This isn’t the post I wanted to share today, the one I was hoping would end my writing slump — but the situation in Ukraine is occupying all of my thoughts and a frivolous post is impossible now.

Like many of you, I am deeply saddened and angered by the Russian invasion, an action that has destabilized a world that still hasn’t shaken off COVID. Quite frankly, hasn’t the world had enough? Haven’t we all had enough?

On Facebook, I’m in a group called “View From My Window.” In the past two weeks, so many people from Kyiv and other areas of Ukraine have shared their city and country window views. What they’ve shared is beautiful. What they’ve shared are their lives.

Equally touching are the comments from around the world, all expressing concern and hope and prayers.  The photos, though, have made the war more personal because these are real people with real lives. Now, I am consumed with thoughts of strangers who shared their photos — ordinary people who are, in so many ways, just like me, just like you, just like us.

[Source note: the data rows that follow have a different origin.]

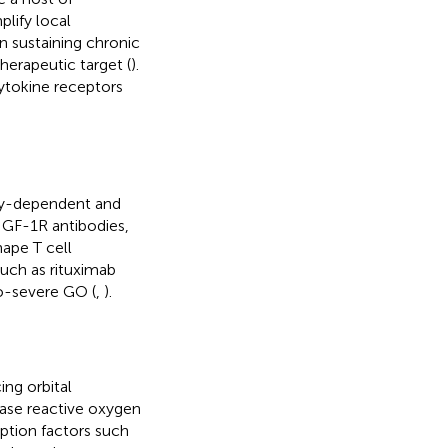
plify local
in sustaining chronic
herapeutic target (
).
ytokine receptors
ody-dependent and
-IGF-1R antibodies,
hape T cell
uch as rituximab
o-severe GO (
,
).
ing orbital
ease reactive oxygen
ption factors such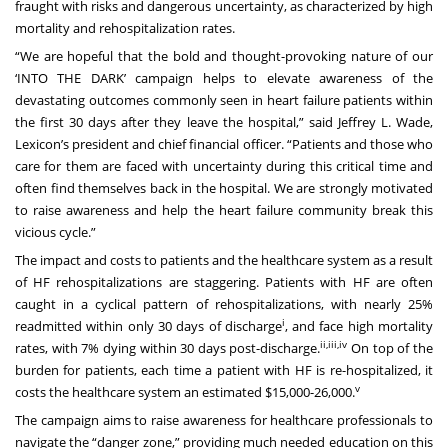
fraught with risks and dangerous uncertainty, as characterized by high
mortality and rehospitalization rates.
“We are hopeful that the bold and thought-provoking nature of our
‘INTO THE DARK’ campaign helps to elevate awareness of the
devastating outcomes commonly seen in heart failure patients within
the first 30 days after they leave the hospital,” said Jeffrey L. Wade,
Lexicon’s president and chief financial officer. “Patients and those who
care for them are faced with uncertainty during this critical time and
often find themselves back in the hospital. We are strongly motivated
to raise awareness and help the heart failure community break this
vicious cycle.”
The impact and costs to patients and the healthcare system as a result
of HF rehospitalizations are staggering. Patients with HF are often
caught in a cyclical pattern of rehospitalizations, with nearly 25%
i
readmitted within only 30 days of discharge
, and face high mortality
ii
,
iii
,
iv
rates, with 7% dying within 30 days post-discharge.
On top of the
burden for patients, each time a patient with HF is re-hospitalized, it
v
costs the healthcare system an estimated $15,000-26,000.
The campaign aims to raise awareness for healthcare professionals to
navigate the “danger zone,” providing much needed education on this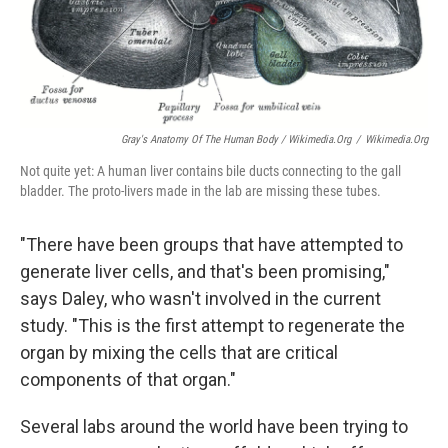
Gray's Anatomy Of The Human Body / Wikimedia.org
/
Wikimedia.org
Not quite yet: A human liver contains bile ducts connecting to the gall
bladder. The proto-livers made in the lab are missing these tubes.
"There have been groups that have attempted to
generate liver cells, and that's been promising,"
says Daley, who wasn't involved in the current
study. "This is the first attempt to regenerate the
organ by mixing the cells that are critical
components of that organ."
Several labs around the world have been trying to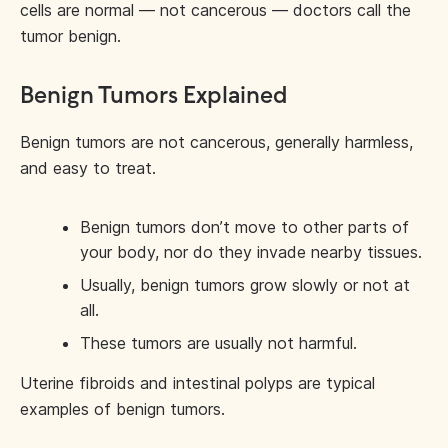
cells are normal — not cancerous — doctors call the
tumor benign.
Benign Tumors Explained
Benign tumors are not cancerous, generally harmless,
and easy to treat.
Benign tumors don’t move to other parts of
your body, nor do they invade nearby tissues.
Usually, benign tumors grow slowly or not at
all.
These tumors are usually not harmful.
Uterine fibroids and intestinal polyps are typical
examples of benign tumors.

In my opinion, the vast majority of people in the world want nothing more than to wake up peacefully, go to work, bring their children to playgrounds, walk their dogs, plant something on their terraces or in their gardens, enjoy a delicious meal, laugh with family and friends, watch some television, and go to sleep with thoughts that tomorrow they will be able to do the same.

They do not want war. No one wants war.

Yet, here we are. Again. It seems the decision to go to war is always made behind closed doors by people — usually men — who have nothing to lose. Those with everything to lose are the innocents in harm’s way.

It’s as journalist Walter Cronkite once said, “War itself is, of course, a form of madness. It’s hardly a civilized pursuit. It’s amazing how we spend so much time inventing devices to kill each other and so little time working on how to achieve peace.”

I’m not sure how to end this post, other than to say I recently learned the sunflower is the national flower of Ukraine — and so I have filled this post with some of my sunflower photos. Some were spotted in a field, and others I’ve grown over the years.

I’ve read the sunflower was given this distinction in Ukraine because it represents power, strength, and warmth — three traits that can just as easily describe a people. Each sunflower here is a small token of support for the gardeners and all people of Ukraine.

Please, stay safe. The whole world is with you.